_FRAGMENTO PROPORCIONADO_
El proceso de elección popular de los juzgadores que integran el Poder Judicial y del Tribunal Electoral, en el marco de una perspectiva pueril o simplista, pretende la aplicación de un nuevo método para la conformación de dichos órganos tras la búsqueda de mejorar su composición y así elevar la calidad de su desempeño.
Pero las fases que ha recorrido dicho proceso para la reconversión que se plantea, así como la forma de practicarlo y el abrupto traslado de un principio meritocrático y de aptitud a otro de carácter popular electivo, muestra, indudablemente, que la mudanza tiene implicaciones de más alto calado en un contexto de claros propósitos políticos, muy lejos de inscribirse dentro de una óptica reducida a meros aspectos instrumentales.
Se trata de un tema que implica al régimen político, pues si algo ha develado la elección popular de juzgadores es su falta de pulcritud, su distancia respecto del estricto apego a los objetivos que se declaró perseguir y, por el contrario, la intención de convertir la participación de los electores en un medio de legitimación para asegurar la obtención de resultados inscritos en la línea marcada por las evidentes injerencias, así como por la intervención de actores políticos que construyen un mandato alineado al gobierno y a su partido.

_LÍNEAS PROPORCIONADAS_
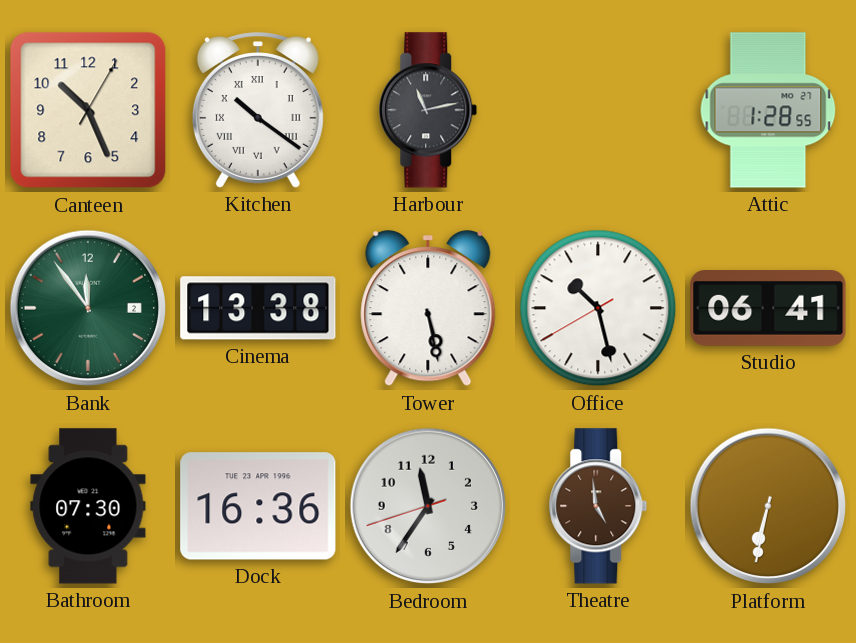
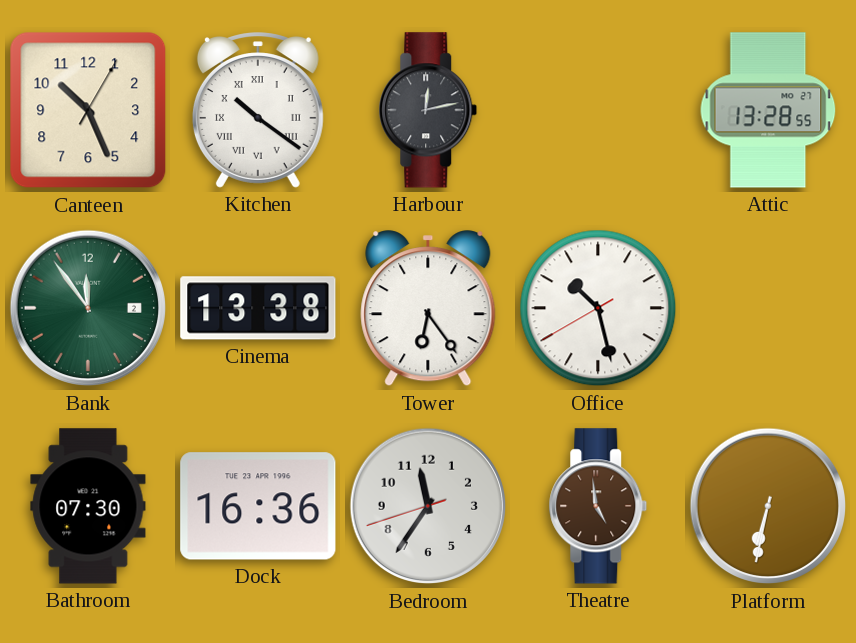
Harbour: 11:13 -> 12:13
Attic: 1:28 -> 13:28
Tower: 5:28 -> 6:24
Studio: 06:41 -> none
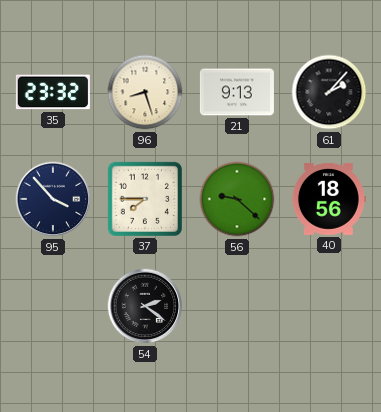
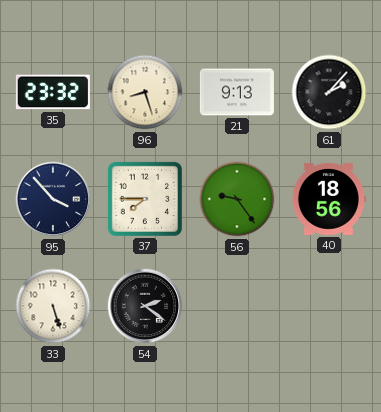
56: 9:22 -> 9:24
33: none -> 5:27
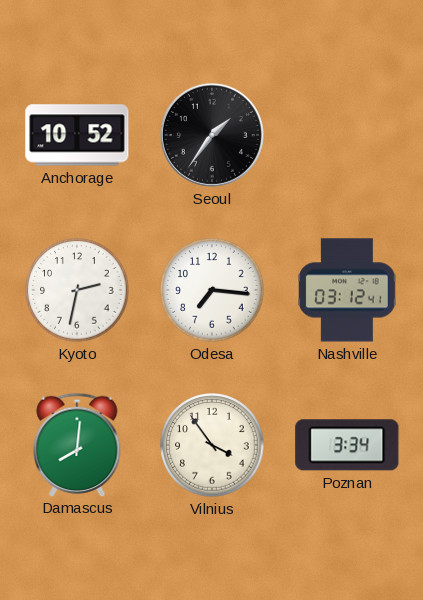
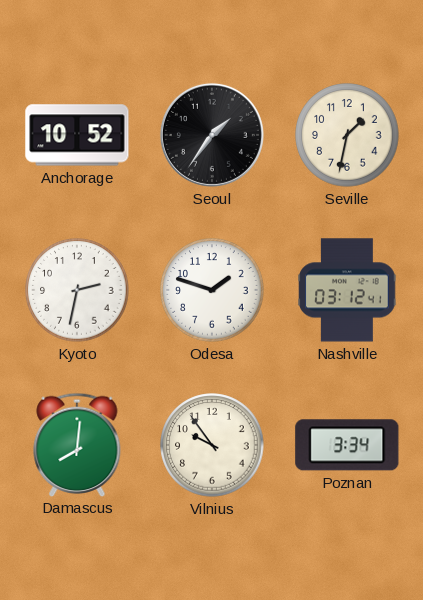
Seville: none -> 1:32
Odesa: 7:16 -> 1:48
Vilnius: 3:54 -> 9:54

_TAREAS ASIGNADAS_
a - Copia del fragmento sobre la elección popular de juzgadores el pasaje que comienza en "El proceso de" y termina en "meros aspectos instrumentales.".
b - Indica si cada afirmación concuerda con el fragmento sobre la elección popular de juzgadores, respondiendo sí o no y citando literalmente las palabras que lo deciden: (i) el proceso implica pasar de un principio meritocrático a uno popular electivo; (ii) el cambio se limita a aspectos meramente instrumentales; (iii) la elección popular de juzgadores ha mostrado pulcritud.

_RESPUESTAS_
a -
El proceso de elección popular de los juzgadores que integran el Poder Judicial y del Tribunal Electoral, en el marco de una perspectiva pueril o simplista, pretende la aplicación de un nuevo método para la conformación de dichos órganos tras la búsqueda de mejorar su composición y así elevar la calidad de su desempeño.
Pero las fases que ha recorrido dicho proceso para la reconversión que se plantea, así como la forma de practicarlo y el abrupto traslado de un principio meritocrático y de aptitud a otro de carácter popular electivo, muestra, indudablemente, que la mudanza tiene implicaciones de más alto calado en un contexto de claros propósitos políticos, muy lejos de inscribirse dentro de una óptica reducida a meros aspectos instrumentales.

b -
(i) Sí: "el abrupto traslado de un principio meritocrático y de aptitud a otro de carácter popular electivo".
(ii) No: "muy lejos de inscribirse dentro de una óptica reducida a meros aspectos instrumentales".
(iii) No: "si algo ha develado la elección popular de juzgadores es su falta de pulcritud".